We spent a while yesterday trying to find a missing half-second. It turns out it was all the time that our process wasn’t executing (for example, waiting for the database)!

3: If you have a number in fraction of seconds, and you want to display it in milliseconds, you multiply by 1000, but don’t do it like this:

print "Elapsed time: %d" % secs*1000

Because that will print:

Elapsed time: 0Elapsed time: 0Elapsed time: 0Elapsed time: 0Elapsed time: 0Elapsed time: 0Elapsed time: 0Elapsed time: 0Elapsed time: 0Elapsed time: 0Elapsed time: 0Elapsed time: 0Elapsed time: 0Elapsed time: 0Elapsed time: 0Elapsed time: 0Elapsed time: 0Elapsed time: 0Elapsed time: 0Elapsed time: 0Elapsed time: 0Elapsed time: 0Elapsed time: 0Elapsed time: 0Elapsed time: 0Elapsed time: 0Elapsed time: 0Elapsed time: 0Elapsed time: 0Elapsed time: 0Elapsed time: 0Elapsed time: 0Elapsed time: 0Elapsed time: 0Elapsed time: 0Elapsed time: 0

and so on, 1000 times.
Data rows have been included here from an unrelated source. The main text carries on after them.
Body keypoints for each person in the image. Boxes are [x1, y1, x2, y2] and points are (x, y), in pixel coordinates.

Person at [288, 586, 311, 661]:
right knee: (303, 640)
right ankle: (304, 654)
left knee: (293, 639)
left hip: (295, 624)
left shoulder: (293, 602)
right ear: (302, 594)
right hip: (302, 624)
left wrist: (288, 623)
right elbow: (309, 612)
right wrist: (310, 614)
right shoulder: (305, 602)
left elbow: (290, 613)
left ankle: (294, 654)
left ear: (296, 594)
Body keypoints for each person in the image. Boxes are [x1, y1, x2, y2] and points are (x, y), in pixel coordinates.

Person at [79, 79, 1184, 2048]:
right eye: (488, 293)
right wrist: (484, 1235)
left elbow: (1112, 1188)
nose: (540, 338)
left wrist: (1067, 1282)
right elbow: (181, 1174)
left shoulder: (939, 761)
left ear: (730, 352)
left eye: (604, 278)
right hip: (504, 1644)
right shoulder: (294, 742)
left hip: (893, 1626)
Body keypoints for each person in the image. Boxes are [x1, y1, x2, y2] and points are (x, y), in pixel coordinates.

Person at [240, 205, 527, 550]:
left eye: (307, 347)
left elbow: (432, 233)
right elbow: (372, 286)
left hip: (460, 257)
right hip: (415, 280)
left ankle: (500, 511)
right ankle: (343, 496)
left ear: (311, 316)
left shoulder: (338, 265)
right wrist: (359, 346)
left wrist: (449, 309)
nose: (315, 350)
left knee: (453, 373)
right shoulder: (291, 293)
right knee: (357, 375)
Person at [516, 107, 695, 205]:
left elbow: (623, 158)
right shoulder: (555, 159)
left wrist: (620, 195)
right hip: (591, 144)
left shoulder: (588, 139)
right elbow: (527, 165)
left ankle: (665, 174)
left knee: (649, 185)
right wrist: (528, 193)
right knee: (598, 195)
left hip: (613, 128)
The % operator has higher precedence than *, so what you really want is:

print "Elapsed time: %d" % (secs*1000)

Comments

[gravatar]
Bill Mill 8:35 AM on 26 Apr 2006

You can also improve on what you have at the bottom. To demonstrate:

In [1]: x = .123567

In [2]: print "%d" % (x*1000)
123

When what you really want is 124. So:

In [3]: round(x, 3)
Out[3]: 0.124

In [4]: print "%d" % (round(x,3) * 1000)
124

works better for all involved.

[gravatar]
Ivan Sagalaev 11:37 AM on 26 Apr 2006

Thank you for the sort key pointer! I'm sorting search results by their associated tag count and each obj.tags.filter(...).count() is a db hit. Thanks again!

[gravatar]
Robert Brewer 11:41 AM on 26 Apr 2006

> I made this one-line change and saved myself 1000 database queries!

/shudder

For the love of Raymond, please Google for "decorate-sort-undecorate" and save 999 more.

[gravatar]
xxx 4:05 AM on 27 Apr 2006

key=getattr(computeValue)

[gravatar]
xxx 4:05 AM on 27 Apr 2006

key=getattr(computeValue)

[gravatar]
Fredrik 8:36 AM on 28 Apr 2006

Footnote: you can get the string formatter to do the rounding for you:

>>> x = .123567
>>> print "%.0f" % (x * 1000)
124

[gravatar]
Bill Mill 8:57 AM on 28 Apr 2006

sure can - but I prefer the explicit way rather than the string formatting way. I always have to look up the string formatting options, but I can remember round() very easily.